Pero no menor entusiasmo demostró al proclamarse, innumerables veces, español por los cuatro costados; haciendo alarde, simultáneamente, de su orgullosa españolidad como heredero de las glorias de España, concretamente de Castilla, sin que esto disminuyera en nada su catalanismo. En diciembre de 1858, por ejemplo, en una destacadísima intervención parlamentaria, proclamaba en el Senado: «Mis abuelos fueron todos españoles; en las armas, en la Iglesia, en el foro se distinguieron por su patriotismo. Puedo, por lo tanto, decir que me tengo por español de pura raza, no sólo porque nací en España, no sólo porque mis ascendientes fueron españoles, sino por la educación española que he recibido y por el amor instintivo que tengo a este país. Y tanto es así que los males de mi patria me hacen daño como los males míos; y tanto es así que si alguna vez ha podido haber en ella algo que mancillase su honra, me he creído yo también mancillado, como si fuese cuestión de mi propia familia».[9] Tanto sería así que la percepción de su españolismo aparece reflejada en la mayoría de sus biógrafos. Incluso, todavía en 1930, José Buchs, director de amplia filmografía cuyas obras responden a un claro intento de recoger, en cierto sentido, la esencia de la españolidad, dedicó a Prim, tal vez, su mejor trabajo. Se trata, por otro lado, de la primera película que el cine español intentó sonorizar.[10] Catalán, español, en contacto casi permanente por unos u otros motivos con Europa, asomado a África y conocedor de un fragmento importante de América, Juan Prim, quizá por su condición de reusense (recuérdese el dicho, un tanto hiperbólico, empleado por sus paisanos como expresión superadora de fronteras: Reus, París, Londres), no se mostró nunca afectado del mal del aldeanismo, vicio endémico bastante extendido entre no pocos regionalistas. Pero por encima de todo, como veremos, no buscó jamás afirmar su catalanidad en el enfrentamiento con ninguna otra parte de España; bien al contrario, predicó siempre, fuera el que fuese el esfuerzo exigible, la emulación de las mejores virtudes del resto del país. Todo ello para colocar la estima hacia los catalanes en la más alta consideración del conjunto de los españoles.

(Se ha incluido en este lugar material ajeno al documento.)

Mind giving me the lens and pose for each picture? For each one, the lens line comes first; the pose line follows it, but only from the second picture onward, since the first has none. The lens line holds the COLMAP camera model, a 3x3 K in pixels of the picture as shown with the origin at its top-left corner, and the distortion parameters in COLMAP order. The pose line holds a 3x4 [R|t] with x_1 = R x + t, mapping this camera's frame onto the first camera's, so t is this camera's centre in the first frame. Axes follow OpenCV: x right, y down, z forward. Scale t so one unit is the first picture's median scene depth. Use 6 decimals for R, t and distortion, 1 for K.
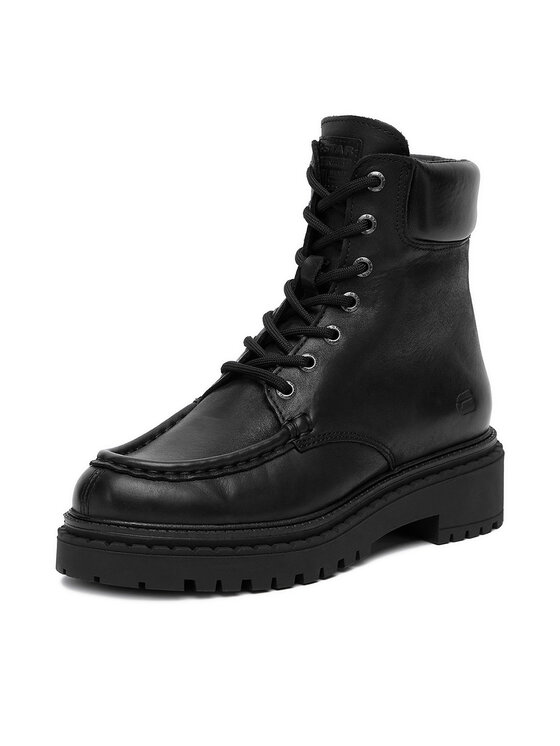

Éste es el personaje sobre el que escribimos. Un individuo que nada tiene que ver con el revolucionario de barricada, ni siquiera con el militar de cuarteladas (aunque su nombre aparezca asociado al cuartel de San Gil); sino un hábil diplomático, un estadista (género no frecuente en nuestra historia política) y un hombre de mundo.

La época en que se desenvuelve, y de la que hemos apuntado sus líneas maestras, transcurre en un país donde la violencia política imposibilitaría el desarrollo institucional capaz de impulsar o, al menos, permitir el mismo ritmo de modernización que se estaba llevando a cabo en la mayor parte de la Europa Occidental. La España del fracaso isabelino, en la que Cataluña abordó el reto de la industrialización amparada en un proteccionismo que hoy podemos ver tan discutible como imprescindible, pero que se estimaba entonces decisivo.